If this transaction were for a purchase of goods, for order fulfillment, software “smart contracts” are implemented to make sure goods are delivered; payment is not released by the software until the goods are delivered by a blockchain connected logistics provider armed with a barcode reader.
Fintechs can change the world
Imagine if this payment system achieved mass adoption; entire industry sectors would be made obsolete (i.e. Visa, Mastercard, Western Union, Bank Transfer etc.). Businesses large and small around the world could benefit from instantaneous and cheap transfer of money directly between buyers and sellers, be it between corporations, or third world cottage industries selling their textiles to buyers around the world. A whole industry has emerged including crypto exchanges, wallet makers and blockchain logistics providers all over the world to fulfill this vision.
This is just one example. There are thousands of fintech companies each developing a new way of doing something faster, cheaper and more efficiently than it is done today. Ten years from now, we will hardly recognise the way we manage our finances today.

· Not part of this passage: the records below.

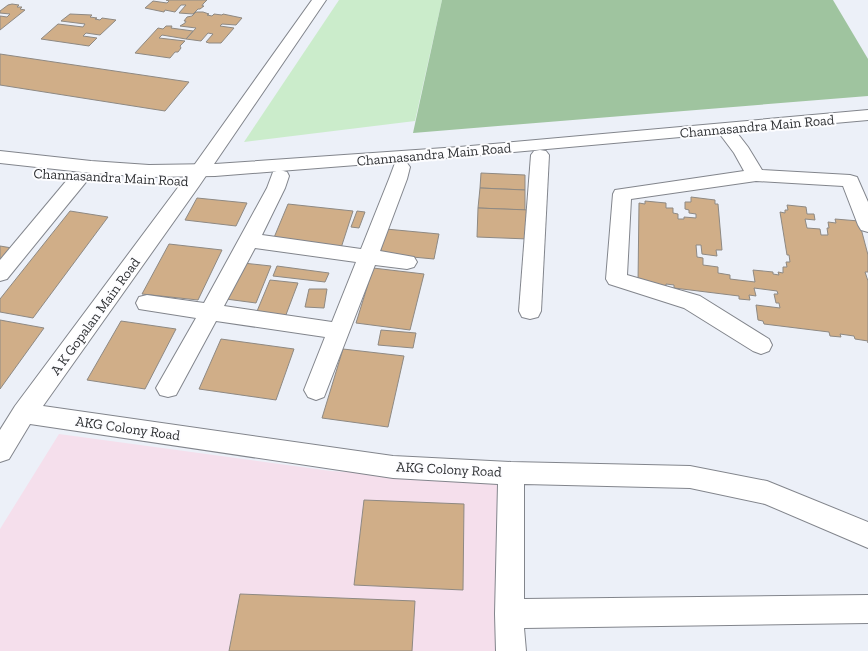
<svg xmlns="http://www.w3.org/2000/svg" width="868" height="651" font-family="'Zilla Slab',serif">
<style>
.education{fill:#f5dfec}
.green{fill:#cbeccb}
.forest{fill:#9fc49f}
.building{fill:#d0ae88;stroke:#8e8983}
.lines{fill:none;stroke-linecap:round;stroke-linejoin:round}
.minor-casing{stroke:#82858c;stroke-width:2}
.major-casing{stroke:#82858c;stroke-width:2}
.minor{fill:#fff;fill-rule:evenodd}
.major{fill:#fff;fill-rule:evenodd}
.labels{text-anchor:middle;stroke-width:4;stroke-linejoin:round;paint-order:stroke}
.street-label{font-size:14px;fill:#2e3033;stroke:#fdfdff}
</style>
<rect width="100%" height="100%" fill="#ecf0f8"/>
<polygon class="education" points="59,434 331,471 504,481 503,651 0,651 0,529"/>
<polygon class="green" points="339,0 442,0 415,121 244,142"/>
<polygon class="forest" points="442,0 833,0 868,59 868,96 413,133"/>
<g class="building">
<polygon points="166,0 207,0 203,4 202,6 204,6 200,9 198,9 193,14 179,13 186,5 181,5 175,12 165,10 164,12 145,8 153,1 167,3 169,1"/>
<polygon points="12,4 19,5 17,7 22,7 20,9 25,10 0,30 0,16 7,17 10,14 0,13 0,11 8,5"/>
<polygon points="196,12 203,12 209,14 207,15 212,16 214,14 222,15 223,14 242,18 236,25 222,24 220,26 234,28 221,43 209,43 206,42 213,34 208,33 201,41 186,39 196,28 180,26 185,23 186,21 184,21 187,17 192,16"/>
<polygon points="70,14 92,15 90,17 97,18 95,19 100,20 102,18 116,20 100,35 86,33 83,36 97,38 89,46 41,39 58,24 83,27 85,24 61,21"/>
<polygon points="166,26 172,26 171,28 193,31 186,39 162,35 159,38 185,41 180,46 181,48 178,52 175,52 170,58 135,53 158,28 163,29"/>
<polygon points="0,54 189,82 165,111 0,85"/>
<polygon points="481,173 525,175 525,190 480,188"/>
<polygon points="480,188 525,190 525,210 478,208"/>
<polygon points="691,197 715,200 715,204 718,204 722,250 716,250 717,256 702,254 701,245 696,245 697,257 703,258 703,265 718,267 718,273 730,275 730,279 755,282 753,270 773,272 773,274 779,275 778,272 783,273 783,267 787,267 786,262 790,262 789,255 787,255 780,212 785,213 785,210 788,210 787,205 806,207 807,214 814,214 815,220 805,219 807,228 820,229 821,235 828,235 827,228 829,228 828,222 836,223 835,219 859,221 868,255 868,272 865,272 868,281 868,343 868,341 855,339 854,336 840,334 841,337 830,336 829,332 764,324 763,321 758,320 756,305 780,308 779,303 776,303 774,294 778,294 777,291 754,288 756,296 749,295 750,300 739,299 739,296 674,288 674,285 666,284 666,286 638,283 639,203 645,204 645,201 666,203 666,208 673,208 673,213 678,214 678,219 684,219 684,217 696,218 696,214 689,213 689,210 685,209 685,202 691,202"/>
<polygon points="197,198 247,203 236,226 185,220"/>
<polygon points="288,204 353,211 341,248 273,240"/>
<polygon points="478,208 529,210 528,239 477,237"/>
<polygon points="70,211 108,217 33,318 0,312 0,299"/>
<polygon points="357,211 365,212 359,228 351,227"/>
<polygon points="386,229 439,234 434,259 380,254"/>
<polygon points="169,244 222,250 198,300 142,294"/>
<polygon points="0,246 12,248 0,263"/>
<polygon points="243,263 271,266 256,303 226,299"/>
<polygon points="277,266 329,273 325,282 273,276"/>
<polygon points="373,268 424,274 410,330 356,323"/>
<polygon points="270,280 298,283 284,320 255,316"/>
<polygon points="309,289 327,289 324,308 305,307"/>
<polygon points="0,320 44,328 0,389"/>
<polygon points="121,321 176,329 145,389 87,380"/>
<polygon points="381,330 416,333 413,348 378,345"/>
<polygon points="221,339 294,349 276,400 199,389"/>
<polygon points="343,349 404,356 388,427 322,418"/>
<polygon points="364,500 464,504 463,590 354,585"/>
<polygon points="240,594 415,601 412,651 229,651"/>
</g>
<g class="lines">
<g class="minor-casing">
<g id="minor">
<polygon points="312,0 326,0 199,186 43,406 393,456 511,462 690,466 767,481 868,522 868,548 765,504 690,488 524,484 524,599 868,595 868,623 524,628 526,651 496,651 495,614 498,484 393,478 30,424 9,459 0,462 0,430 15,406 185,178"/>
<polygon points="725,124 731,125 748,147 762,170 850,175 857,177 868,202 868,232 861,230 858,225 843,186 756,181 631,199 627,275 700,296 769,339 772,345 769,351 761,354 753,351 684,308 609,284 606,279 613,194 615,190 744,171 734,153 716,129 719,125"/>
<polygon points="540,150 546,151 549,155 541,311 538,317 530,319 522,317 519,311 531,155 534,151"/>
<path d="M401,161L407,163L410,167L407,179L380,251L414,257L417,262L414,267L407,269L375,265L324,397L316,400L308,397L304,390L325,337L216,321L176,395L168,397L160,395L156,388L196,318L139,309L136,303L139,297L147,295L204,303L267,188L273,172L280,170L287,172L289,176L285,188L262,235L361,249L389,179L395,163ZM255,248L356,262L332,322L224,306Z"/>
<polygon points="79,172 86,174 88,178 86,182 7,279 0,281 0,260 72,174"/>
</g>
</g>
<g class="major-casing">
<polygon id="major" points="868,110 868,120 459,157 215,176 149,177 91,173 0,163 0,151 91,161 149,165 215,164 459,147"/>
</g>
<use href="#minor" class="minor"/>
<use href="#major" class="major"/>
</g>
<g class="labels">
<g class="street-label">
<text transform="translate(757 126) rotate(-5)" y="5">Channasandra Main Road</text>
<text transform="translate(434 154) rotate(-5)" y="5">Channasandra Main Road</text>
<text transform="translate(111 177) rotate(3)" y="5">Channasandra Main Road</text>
<text transform="translate(95 316) rotate(-54)" y="5">A K Gopalan Main Road</text>
<text transform="translate(128 428) rotate(8)" y="5">AKG Colony Road</text>
<text transform="translate(449 469) rotate(3)" y="5">AKG Colony Road</text>
</g>
</g>
</svg>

INITIUM: A bank for fintechs A new breed of bank, INITIUM Group, recognises the enormous opportunities in the fintech sector, especially those firms who are leveraging blockchain technology to reduce the cost of payments, exchange, trading, and remittance, as well as fintechs dealing in promising cryptocurrency services.

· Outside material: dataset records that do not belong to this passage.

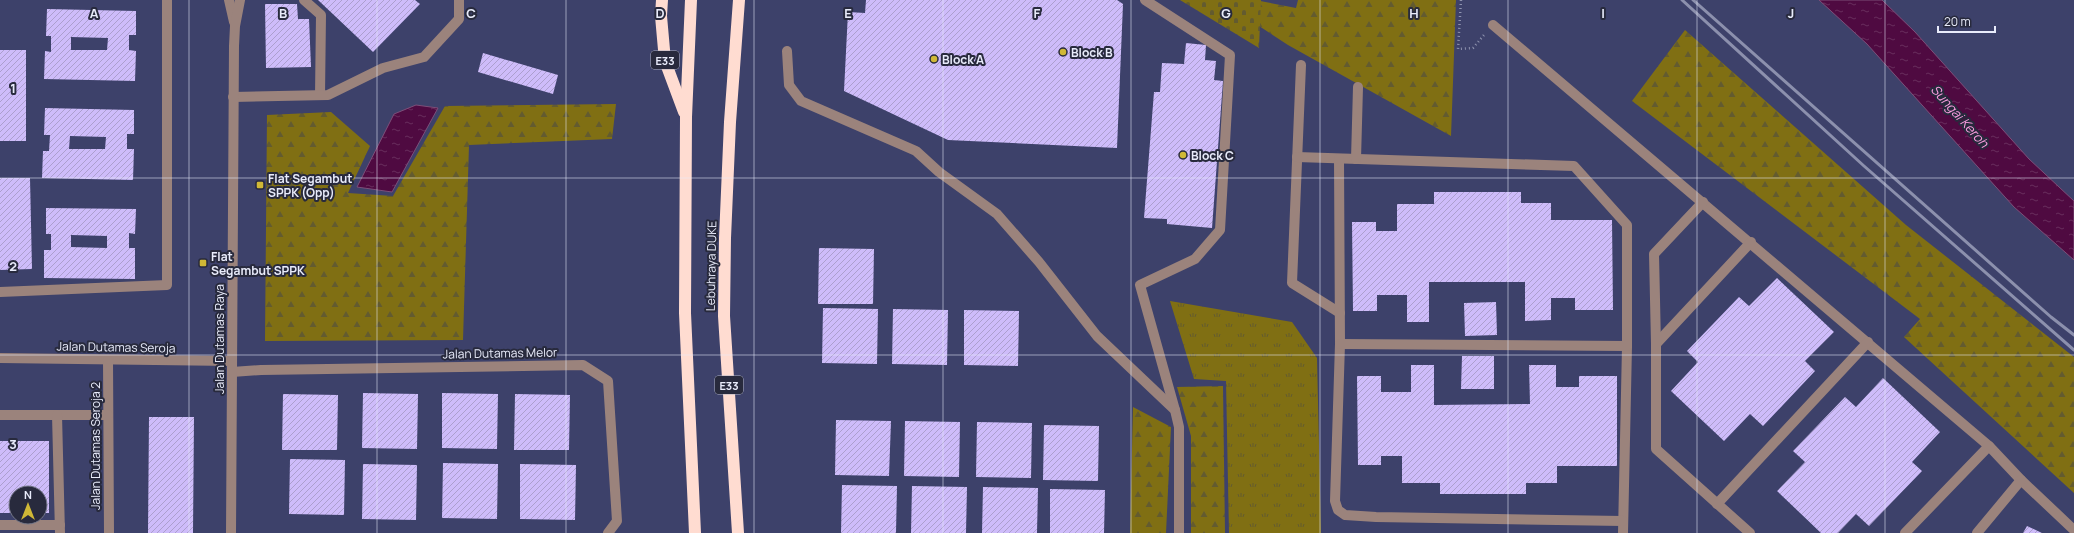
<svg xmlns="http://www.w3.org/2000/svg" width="2074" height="533" font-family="Manrope,sans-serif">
  <defs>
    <pattern id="grass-tufts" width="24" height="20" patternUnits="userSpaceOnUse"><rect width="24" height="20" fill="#806f13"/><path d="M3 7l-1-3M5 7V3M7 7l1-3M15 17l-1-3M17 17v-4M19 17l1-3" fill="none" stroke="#635b2f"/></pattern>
    <pattern id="forest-firs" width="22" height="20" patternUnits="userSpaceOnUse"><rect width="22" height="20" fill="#806f13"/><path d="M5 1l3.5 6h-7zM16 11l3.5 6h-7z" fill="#635b2f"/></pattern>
    <pattern id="cemetery-stones" width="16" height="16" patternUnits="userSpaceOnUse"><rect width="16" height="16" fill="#806f13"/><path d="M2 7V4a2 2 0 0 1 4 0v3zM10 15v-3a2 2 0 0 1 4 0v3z" fill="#635b2f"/></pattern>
    <pattern id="water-ripples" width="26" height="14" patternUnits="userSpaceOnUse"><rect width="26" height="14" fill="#4f0a41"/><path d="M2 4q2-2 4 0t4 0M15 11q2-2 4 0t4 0" fill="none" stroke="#682e5d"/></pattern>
    <pattern id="building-hatch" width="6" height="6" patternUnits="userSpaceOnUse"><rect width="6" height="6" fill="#cebcfa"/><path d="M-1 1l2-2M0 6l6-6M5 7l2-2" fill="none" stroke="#ac9fce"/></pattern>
  </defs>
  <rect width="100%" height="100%" fill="#3d416a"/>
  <path fill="url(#grass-tufts)" d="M1170 301 1292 322 1317 358 1321 533H1229L1226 381 1194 379Z"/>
  <g fill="url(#forest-firs)">
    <path d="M1255 0 1296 8 1298 0H1456L1451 136 1288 45 1250 20Z"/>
    <path d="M1685 30 1906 225 2074 357V493L1904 337 1920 319 1632 101Z"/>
    <path d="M616 104 612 139 469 145 463 340 265 341 267 115 331 112 370 146 348 193 393 196 445 106Z"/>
    <path d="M1223 386 1225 533H1191V436L1177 387Z"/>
    <path d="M1133 407 1171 427 1166 533H1130Z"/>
  </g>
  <path fill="url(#cemetery-stones)" d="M1180 0H1261L1259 48Z"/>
  <g fill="url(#water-ripples)" stroke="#7d4e79">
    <path d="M1819 0H1882L1915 32 2029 159 2074 201V260L2014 207 1867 44Z"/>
    <path d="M416 105 438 108 392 192 357 187 394 114Z"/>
  </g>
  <g fill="url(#building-hatch)" fill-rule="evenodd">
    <path d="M318 0H415L420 4 373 52Z"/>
    <path d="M866 0H1117L1123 4 1117 148 948 140 844 91 848 12 865 13Z"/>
    <path d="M265 4H297L298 19H309L311 67 266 68Z"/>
    <path d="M47 9 136 11V35H129V50L136 51 135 81 44 79 45 51 51 52V36H46ZM71 37 108 38 107 50H71Z"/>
    <path d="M1186 43 1206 45 1205 60 1216 61 1214 80 1223 81 1212 228 1167 224V219L1144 218 1154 92H1160L1162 63 1184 64Z"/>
    <rect x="0" y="50" width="26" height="91"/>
    <path d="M483 53 558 75 553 94 478 72Z"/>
    <path d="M45 108 134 110V134H127V149H134L133 180 42 178 43 151H49L50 135H44ZM70 136 106 137 105 149H69Z"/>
    <path d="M0 178H30L32 269 0 270Z"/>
    <path d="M1434 192H1521V203H1551V220H1612L1613 310H1575V298H1551V320L1525 321V282H1429V322H1407V295H1377V311H1353L1352 222H1376V231H1397V204H1434Z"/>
    <path d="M46 208 136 209 135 234 129 233V248H135V279L44 278V250H51V234H46ZM71 235 107 236V248L71 247Z"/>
    <path d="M819 248 874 249 873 304H818Z"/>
    <path d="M1777 278 1834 332 1805 361 1815 371 1763 426 1750 414 1724 441 1671 391 1698 362 1687 351 1739 297 1749 306Z"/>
    <path d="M1496 302 1497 335 1465 336 1464 303Z"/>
    <path d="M823 308 878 309 877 364 822 363Z"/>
    <path d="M893 309 948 310 947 365 892 364Z"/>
    <path d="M964 310 1019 311 1018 366 964 365Z"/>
    <path d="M1462 356H1494V389H1461Z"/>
    <path d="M1411 365H1434V405L1530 404 1529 365H1556V387H1579V376H1617V466H1557V483H1526V494H1440V483H1402V456H1381V465H1358L1357 376H1381V392H1411Z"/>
    <path d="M1883 378 1940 432 1912 462 1922 471 1869 526 1856 514 1838 533H1821L1777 491 1805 462 1793 451 1845 397 1856 407Z"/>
    <path d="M363 393 418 394 417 449 362 448Z"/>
    <path d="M442 393 498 394 497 449 442 448Z"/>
    <path d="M283 394 338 395 337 450H282Z"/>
    <path d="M515 394 570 395 569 450H514Z"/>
    <path d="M149 417H194L193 533H148Z"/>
    <path d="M836 420 891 421 889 476 835 475Z"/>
    <path d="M905 421 960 422 959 477 904 476Z"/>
    <path d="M977 422 1032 423 1031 478 976 477Z"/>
    <path d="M1044 425 1099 426 1098 481 1043 480Z"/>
    <path d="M0 441H49V513H40V493H16V513H0Z"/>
    <path d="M290 459 345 460 344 515 289 514Z"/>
    <path d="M443 463 498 464 497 519 442 518Z"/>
    <path d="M363 464 417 465 416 520 362 519Z"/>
    <path d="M520 464 576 465 575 520 520 519Z"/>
    <path d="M842 485 897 486 896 533H841Z"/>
    <path d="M912 486 967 487 966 533H911Z"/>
    <path d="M983 487 1038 488 1037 533H982Z"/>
    <path d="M1050 489 1105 490 1104 533H1050Z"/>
    <path d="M2027 526 2042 533H2023Z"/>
  </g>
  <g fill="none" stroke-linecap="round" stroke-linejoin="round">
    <path stroke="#8f93af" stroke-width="2.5" stroke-dasharray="1 3" stroke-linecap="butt" d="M1461 0 1458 49 1473 48 1484 35"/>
    <g stroke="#9b837c" stroke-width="10">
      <path d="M229 0 234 22"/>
      <path d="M304 0 321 15 320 95"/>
      <path d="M1145 0 1230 55 1220 230 1195 259 1140 285 1175 410"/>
      <path d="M1493 25 1989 446 2021 480 2074 530"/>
      <path d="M787 51 789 85 801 101 916 151 939 172 997 214 1039 262 1097 336 1175 410 1179 427V533"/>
      <path d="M1301 65 1292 283 1340 313"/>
      <path d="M233 97 328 95 383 68 424 57 459 19V0"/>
      <path d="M1297 157 1574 166 1627 225V346L1623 533"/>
      <path d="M1339 159 1340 344 1335 501 1338 510 1345 515 1376 517 1623 521"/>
      <path d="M1356 159 1358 87"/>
      <path d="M0 292 167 285V0"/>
      <path d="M1340 344 1627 346"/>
      <path d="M1656 344 1654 254 1703 202"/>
      <path d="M0 358 232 361"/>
      <path d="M108 360 109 533"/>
      <path d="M232 372 261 370 583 365 608 381 617 521 608 533"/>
      <path d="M0 415H108"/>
      <path d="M57 415 60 533"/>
      <path d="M1717 504 1868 342"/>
      <path d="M0 525H60"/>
      <path d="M231 533 234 46 235 26 240 0"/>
      <path d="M1750 533 1656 449V344L1751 242"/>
      <path d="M1905 533 1989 446"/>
      <path d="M1977 533 2021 480"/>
    </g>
    <g stroke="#ffdcd1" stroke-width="12">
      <path d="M662 0 661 16 665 61 684 112"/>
      <path d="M691 0 686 117 685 313 695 533"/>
      <path d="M738 533 724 316 725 238 730 122 739 0"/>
    </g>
    <g stroke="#8c90ad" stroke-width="3">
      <path d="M1682 0 1864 166 2074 350"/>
      <path d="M1693 0 2051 317 2074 335"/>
    </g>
  </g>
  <path fill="none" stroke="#e9ecfb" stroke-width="1" stroke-opacity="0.55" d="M189 0V533M377 0V533M566 0V533M754 0V533M943 0V533M1131 0V533M1320 0V533M1508 0V533M1697 0V533M1885 0V533M0 178H2074M0 355H2074"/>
  <g fill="#d0b836" stroke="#282a3d" stroke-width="1.5">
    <circle cx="1063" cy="52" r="4"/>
    <circle cx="934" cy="59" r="4"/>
    <circle cx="1183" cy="155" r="4"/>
    <rect x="256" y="181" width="8" height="8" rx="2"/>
    <rect x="199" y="259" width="8" height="8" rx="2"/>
  </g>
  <g text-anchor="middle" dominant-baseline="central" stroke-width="4" stroke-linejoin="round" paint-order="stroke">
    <g fill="#282a3d" stroke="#afb2c2" stroke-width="1">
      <rect x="651" y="51" width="28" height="18" rx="3"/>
      <rect x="715" y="376" width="28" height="18" rx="3"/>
    </g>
    <g font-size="11" font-weight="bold" fill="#e9ecfb">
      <text x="665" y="60">E33</text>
      <text x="729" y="385">E33</text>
    </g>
    <g font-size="12" font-weight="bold" fill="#e9ecfb" stroke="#282a3d" text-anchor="start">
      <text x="1071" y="52">Block B</text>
      <text x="942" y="59">Block A</text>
      <text x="1191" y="155">Block C</text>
      <text x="268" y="178">Flat Segambut<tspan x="268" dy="14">SPPK (Opp)</tspan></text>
      <text x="211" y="256">Flat<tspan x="211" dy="14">Segambut SPPK</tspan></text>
    </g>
    <g font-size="12" fill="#e9ecfb" stroke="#282a3d">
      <text transform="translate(711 266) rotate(-89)">Lebuhraya DUKE</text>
      <text transform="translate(219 339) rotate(-90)">Jalan Dutamas Raya</text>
      <text transform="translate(116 347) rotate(1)">Jalan Dutamas Seroja</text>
      <text transform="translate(500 353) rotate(-1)">Jalan Dutamas Melor</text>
      <text transform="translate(95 446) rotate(-90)">Jalan Dutamas Seroja 2</text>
    </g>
    <g font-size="13" font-style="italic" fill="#fb9ce0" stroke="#282a3d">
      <text transform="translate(1960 116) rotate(48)">Sungai Keroh</text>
    </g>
  </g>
  <g font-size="13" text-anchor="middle" font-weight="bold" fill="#e9ecfb" stroke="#282a3d" stroke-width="4" stroke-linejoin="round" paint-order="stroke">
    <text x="94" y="18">A</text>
    <text x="283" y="18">B</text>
    <text x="471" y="18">C</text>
    <text x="660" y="18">D</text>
    <text x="848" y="18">E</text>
    <text x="1037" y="18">F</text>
    <text x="1226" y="18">G</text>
    <text x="1414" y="18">H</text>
    <text x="1603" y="18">I</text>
    <text x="1791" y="18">J</text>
    <text x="13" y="93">1</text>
    <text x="13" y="271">2</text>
    <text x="13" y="449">3</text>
  </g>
  <g transform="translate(28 505)"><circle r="19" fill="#282a3d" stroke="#757889"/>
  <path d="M0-3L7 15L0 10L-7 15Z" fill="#d0b836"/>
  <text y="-6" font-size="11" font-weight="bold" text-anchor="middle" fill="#e9ecfb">N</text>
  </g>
  <path d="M1938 26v6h57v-6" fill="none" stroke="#e9ecfb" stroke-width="2"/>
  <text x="1944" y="26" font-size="12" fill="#e9ecfb" stroke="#282a3d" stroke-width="3" paint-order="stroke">20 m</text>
</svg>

Unlike traditional banks who often shun startups that have new, unproven business models, INITIUM will provide the services that budding fintechs need to run their business; corporate accounts, payment clearing, card issuing and acquiring and liquidity services. Advanced services include API integration into client platforms and crypto services such as conversion of crypto into fiat and fiat pay-out to their customers.
With seasoned banking CEO Daniel Spier at its helm, INITIUM is building a bank built from the ground up with the innovative technology and automation required to quickly to meet the needs of pioneering firms in the fintech sector. With a focus on innovative startups, INITIUM will offer corporate banking services with multi-jurisdictional reach across five countries in Europe, the Middle East and Asia.